Giuffre, who is seeking unspecified damages, claims she was a teenager when convicted sex offender and powerful financier Jeffrey Epstein and his confidante, Ghislaine Maxwell, forced her in the 1990s to have sex with Andrew, Queen Elizabeth II’s son — an allegation Andrew has repeatedly denied.

Virginia Giuffre (then Roberts) with Prince Andrew and Ghislaine Maxwell at Prince Andrew’s London home in a photo released with court documents.

Epstein was awaiting trial on sex trafficking charges in 2019 when he died by suicide in a Manhattan jail cell. Maxwell was convicted last week of recruiting and grooming four teenage girls for Epstein to sexually abuse.

Giuffre was not one of the four women in the case against Maxwell, and there were no allegations against Andrew as part of that case.

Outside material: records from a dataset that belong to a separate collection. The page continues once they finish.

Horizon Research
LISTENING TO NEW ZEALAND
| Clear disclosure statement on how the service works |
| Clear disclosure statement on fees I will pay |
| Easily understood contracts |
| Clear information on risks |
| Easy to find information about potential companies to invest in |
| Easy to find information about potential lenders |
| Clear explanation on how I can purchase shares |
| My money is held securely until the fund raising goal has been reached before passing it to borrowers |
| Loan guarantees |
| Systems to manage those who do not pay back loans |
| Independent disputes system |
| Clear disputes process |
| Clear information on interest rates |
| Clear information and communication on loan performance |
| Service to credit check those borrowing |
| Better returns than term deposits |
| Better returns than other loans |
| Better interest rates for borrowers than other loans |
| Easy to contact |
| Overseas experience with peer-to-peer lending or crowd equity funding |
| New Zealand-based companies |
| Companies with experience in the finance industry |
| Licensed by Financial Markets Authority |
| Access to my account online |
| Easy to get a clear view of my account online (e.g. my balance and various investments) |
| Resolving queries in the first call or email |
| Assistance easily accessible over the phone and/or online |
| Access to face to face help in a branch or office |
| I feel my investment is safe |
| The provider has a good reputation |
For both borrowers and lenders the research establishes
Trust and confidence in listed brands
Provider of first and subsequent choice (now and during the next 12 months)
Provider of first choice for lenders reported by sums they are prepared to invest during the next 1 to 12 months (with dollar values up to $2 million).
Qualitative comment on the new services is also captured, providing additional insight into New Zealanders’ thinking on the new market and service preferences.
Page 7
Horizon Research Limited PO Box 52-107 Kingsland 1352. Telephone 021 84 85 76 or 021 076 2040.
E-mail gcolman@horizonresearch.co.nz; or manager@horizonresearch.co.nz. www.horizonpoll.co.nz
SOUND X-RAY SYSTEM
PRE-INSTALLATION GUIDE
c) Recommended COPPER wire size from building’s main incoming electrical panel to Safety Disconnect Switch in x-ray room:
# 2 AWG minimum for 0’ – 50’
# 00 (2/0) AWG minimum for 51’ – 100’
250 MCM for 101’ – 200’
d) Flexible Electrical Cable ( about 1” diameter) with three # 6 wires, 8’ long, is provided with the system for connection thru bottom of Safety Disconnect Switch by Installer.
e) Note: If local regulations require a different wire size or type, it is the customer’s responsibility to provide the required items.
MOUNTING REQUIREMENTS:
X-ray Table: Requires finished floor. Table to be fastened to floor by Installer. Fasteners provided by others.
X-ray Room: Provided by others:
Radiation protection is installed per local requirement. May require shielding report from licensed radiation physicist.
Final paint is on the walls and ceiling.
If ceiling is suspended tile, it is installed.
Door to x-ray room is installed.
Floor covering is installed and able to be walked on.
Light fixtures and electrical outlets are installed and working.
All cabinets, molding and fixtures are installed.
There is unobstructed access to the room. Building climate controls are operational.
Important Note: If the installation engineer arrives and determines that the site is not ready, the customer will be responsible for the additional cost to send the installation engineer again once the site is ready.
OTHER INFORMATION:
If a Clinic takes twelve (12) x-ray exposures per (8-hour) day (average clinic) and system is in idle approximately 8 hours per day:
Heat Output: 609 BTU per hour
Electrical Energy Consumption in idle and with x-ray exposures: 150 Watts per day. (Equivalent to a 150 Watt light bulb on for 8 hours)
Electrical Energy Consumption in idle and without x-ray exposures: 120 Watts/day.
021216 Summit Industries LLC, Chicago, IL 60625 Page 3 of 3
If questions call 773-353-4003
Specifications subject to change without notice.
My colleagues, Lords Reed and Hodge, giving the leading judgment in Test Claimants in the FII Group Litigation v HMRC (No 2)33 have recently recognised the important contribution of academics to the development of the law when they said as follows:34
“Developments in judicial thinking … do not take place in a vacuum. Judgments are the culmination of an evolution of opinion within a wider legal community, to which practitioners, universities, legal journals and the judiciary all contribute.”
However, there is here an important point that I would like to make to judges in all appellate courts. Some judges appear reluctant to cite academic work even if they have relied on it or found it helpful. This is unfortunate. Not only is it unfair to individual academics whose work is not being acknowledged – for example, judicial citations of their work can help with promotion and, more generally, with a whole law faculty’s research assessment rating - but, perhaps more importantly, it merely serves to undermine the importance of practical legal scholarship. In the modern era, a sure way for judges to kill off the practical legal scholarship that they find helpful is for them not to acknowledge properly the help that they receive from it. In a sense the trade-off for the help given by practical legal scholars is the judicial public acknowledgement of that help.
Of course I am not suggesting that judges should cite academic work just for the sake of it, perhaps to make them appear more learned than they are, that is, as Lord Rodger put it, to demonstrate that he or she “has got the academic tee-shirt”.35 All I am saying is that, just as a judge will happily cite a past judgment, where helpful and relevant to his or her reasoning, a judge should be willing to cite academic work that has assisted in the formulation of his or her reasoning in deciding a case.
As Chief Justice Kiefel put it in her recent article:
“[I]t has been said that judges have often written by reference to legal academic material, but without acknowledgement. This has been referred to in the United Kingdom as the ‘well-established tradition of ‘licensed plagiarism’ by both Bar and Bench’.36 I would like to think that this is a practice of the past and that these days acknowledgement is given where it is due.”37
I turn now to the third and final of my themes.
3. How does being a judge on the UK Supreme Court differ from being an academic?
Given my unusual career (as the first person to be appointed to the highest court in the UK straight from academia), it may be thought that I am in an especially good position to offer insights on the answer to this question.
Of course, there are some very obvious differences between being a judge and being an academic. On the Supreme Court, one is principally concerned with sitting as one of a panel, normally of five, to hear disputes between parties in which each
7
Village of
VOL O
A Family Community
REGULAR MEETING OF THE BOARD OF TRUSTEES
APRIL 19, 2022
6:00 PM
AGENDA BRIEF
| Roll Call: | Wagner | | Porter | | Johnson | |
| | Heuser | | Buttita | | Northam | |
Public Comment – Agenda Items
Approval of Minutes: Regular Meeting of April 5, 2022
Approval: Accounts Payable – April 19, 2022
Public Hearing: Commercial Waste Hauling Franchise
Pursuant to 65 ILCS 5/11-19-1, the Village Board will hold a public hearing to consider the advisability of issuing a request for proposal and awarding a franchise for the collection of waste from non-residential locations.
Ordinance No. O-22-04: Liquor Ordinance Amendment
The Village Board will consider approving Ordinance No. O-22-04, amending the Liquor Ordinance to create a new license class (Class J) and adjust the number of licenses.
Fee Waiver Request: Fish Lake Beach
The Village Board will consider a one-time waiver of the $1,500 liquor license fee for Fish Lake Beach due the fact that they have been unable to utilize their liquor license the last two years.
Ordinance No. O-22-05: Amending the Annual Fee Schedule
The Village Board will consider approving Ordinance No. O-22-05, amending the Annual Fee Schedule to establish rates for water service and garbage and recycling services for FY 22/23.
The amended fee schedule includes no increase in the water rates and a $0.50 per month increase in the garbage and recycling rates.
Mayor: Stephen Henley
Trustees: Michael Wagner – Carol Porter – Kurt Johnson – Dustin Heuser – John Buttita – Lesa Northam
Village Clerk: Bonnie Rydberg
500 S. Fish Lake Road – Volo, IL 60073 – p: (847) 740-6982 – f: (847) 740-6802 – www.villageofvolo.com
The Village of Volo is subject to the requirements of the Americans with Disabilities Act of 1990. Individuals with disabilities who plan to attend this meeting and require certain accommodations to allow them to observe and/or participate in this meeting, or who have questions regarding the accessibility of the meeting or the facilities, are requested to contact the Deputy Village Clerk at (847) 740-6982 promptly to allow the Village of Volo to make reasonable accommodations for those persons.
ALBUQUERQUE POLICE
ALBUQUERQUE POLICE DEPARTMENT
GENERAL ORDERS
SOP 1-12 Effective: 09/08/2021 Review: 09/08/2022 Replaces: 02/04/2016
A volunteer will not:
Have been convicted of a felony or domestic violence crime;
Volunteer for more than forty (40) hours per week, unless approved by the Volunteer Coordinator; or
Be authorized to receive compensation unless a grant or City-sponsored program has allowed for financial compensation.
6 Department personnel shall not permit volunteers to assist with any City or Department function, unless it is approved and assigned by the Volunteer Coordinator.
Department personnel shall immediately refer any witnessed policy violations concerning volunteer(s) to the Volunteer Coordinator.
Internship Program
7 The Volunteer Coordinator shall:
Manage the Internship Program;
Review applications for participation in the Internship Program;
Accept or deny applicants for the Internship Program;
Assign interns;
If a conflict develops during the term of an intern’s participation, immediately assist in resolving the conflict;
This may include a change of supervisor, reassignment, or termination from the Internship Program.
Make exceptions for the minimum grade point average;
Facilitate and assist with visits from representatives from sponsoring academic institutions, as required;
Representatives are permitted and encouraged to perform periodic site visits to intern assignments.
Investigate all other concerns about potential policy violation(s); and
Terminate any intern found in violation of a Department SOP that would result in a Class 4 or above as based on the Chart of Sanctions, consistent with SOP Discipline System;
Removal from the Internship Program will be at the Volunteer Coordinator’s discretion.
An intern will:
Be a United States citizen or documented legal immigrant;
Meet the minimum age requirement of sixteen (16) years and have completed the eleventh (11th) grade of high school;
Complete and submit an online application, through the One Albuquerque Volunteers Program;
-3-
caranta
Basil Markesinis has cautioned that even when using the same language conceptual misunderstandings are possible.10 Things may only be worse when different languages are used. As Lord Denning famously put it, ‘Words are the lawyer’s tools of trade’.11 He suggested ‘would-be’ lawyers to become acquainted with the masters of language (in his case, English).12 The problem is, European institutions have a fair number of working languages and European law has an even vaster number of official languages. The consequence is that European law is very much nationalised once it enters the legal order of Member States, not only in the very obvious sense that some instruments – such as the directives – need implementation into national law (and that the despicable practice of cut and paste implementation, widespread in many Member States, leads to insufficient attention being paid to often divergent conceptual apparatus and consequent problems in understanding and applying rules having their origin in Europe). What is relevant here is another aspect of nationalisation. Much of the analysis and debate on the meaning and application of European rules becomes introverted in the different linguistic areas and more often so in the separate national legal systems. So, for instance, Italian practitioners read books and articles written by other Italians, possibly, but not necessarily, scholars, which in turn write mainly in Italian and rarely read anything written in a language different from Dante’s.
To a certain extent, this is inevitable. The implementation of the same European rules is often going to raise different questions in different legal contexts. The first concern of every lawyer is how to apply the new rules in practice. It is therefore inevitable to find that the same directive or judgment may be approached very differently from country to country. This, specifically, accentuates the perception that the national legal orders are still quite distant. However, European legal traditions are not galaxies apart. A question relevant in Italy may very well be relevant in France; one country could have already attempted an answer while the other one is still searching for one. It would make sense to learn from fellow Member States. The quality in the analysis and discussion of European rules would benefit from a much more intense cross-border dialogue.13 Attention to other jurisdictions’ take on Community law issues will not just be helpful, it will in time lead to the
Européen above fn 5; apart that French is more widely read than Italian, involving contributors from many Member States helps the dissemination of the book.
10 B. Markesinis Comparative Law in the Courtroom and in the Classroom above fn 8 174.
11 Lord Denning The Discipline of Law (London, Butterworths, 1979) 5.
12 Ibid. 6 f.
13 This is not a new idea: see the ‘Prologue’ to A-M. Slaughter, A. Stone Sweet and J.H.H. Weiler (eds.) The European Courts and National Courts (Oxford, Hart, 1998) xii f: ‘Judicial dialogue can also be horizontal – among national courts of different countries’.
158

Brettler, who tried and failed to block the lawsuit by arguing that Giuffre no longer lives in the United States and by insisting that a $500,000 settlement she reached in 2009 with Epstein immunized Andrew against further legal action, took a different tack Tuesday during opening arguments.

Before the case went any further, Brettler said he wanted Giuffre to “lock herself into a story now, not in the future” and provide further and more precise details of her allegations.

Kaplan said that wasn’t necessary at this stage of the process and added, “It just isn’t the law.”

Andrew’s lawyers can scrutinize Giuffre’s claims when they start sharing evidence, said Kaplan, who dismissed any suggestion that the accuser was being vague about what allegedly happened by reading directly from her lawsuit.

“On one occasion, Prince Andrew sexually abused plaintiff in London at Maxwell’s home,” Kaplan read. “During this encounter, Epstein, Maxwell, and Prince Andrew forced plaintiff, a child, to have sexual intercourse with Prince Andrew against her will.”

Earlier, Kaplan turned aside the defense argument that the lawsuit should be dismissed on the grounds that Giuffre has lived in Australia for all but two of the past 19 years and is raising three children in the city of Perth with her Australian husband.

Andrew’s lawyers have also argued that the lawsuit should be dismissed because Giuffre, then using her maiden name, Roberts, agreed in the Epstein settlement to “remise, release, acquit, satisfy and forever discharge the said second parties and any other person or entity who could have been included as a potential defendant … from all, and all manner of, action and actions of Virginia Roberts, including state or federal, cause and causes of action.”

Andrews’ lawyers have contended that the prince is a “third-party beneficiary of the release agreement” even though he is not mentioned by name in the settlement.

A representative for Giuffre’s lawyer David Boies released a statement Monday saying “the release is irrelevant to Ms. Giuffre’s claim against Prince Andrew.”

“He did not even know about it,” the representative said of the settlement. “He could not have been a ‘potential defendant’ in the settled case against Jeffrey Epstein both because he was not subject to jurisdiction in Florida and because the Florida case involved federal claims to which he was not a part.”

But Section 21 of Giuffre’s complaint against Epstein says the powerful Epstein friends who “sexually exploited” her included “royalty.”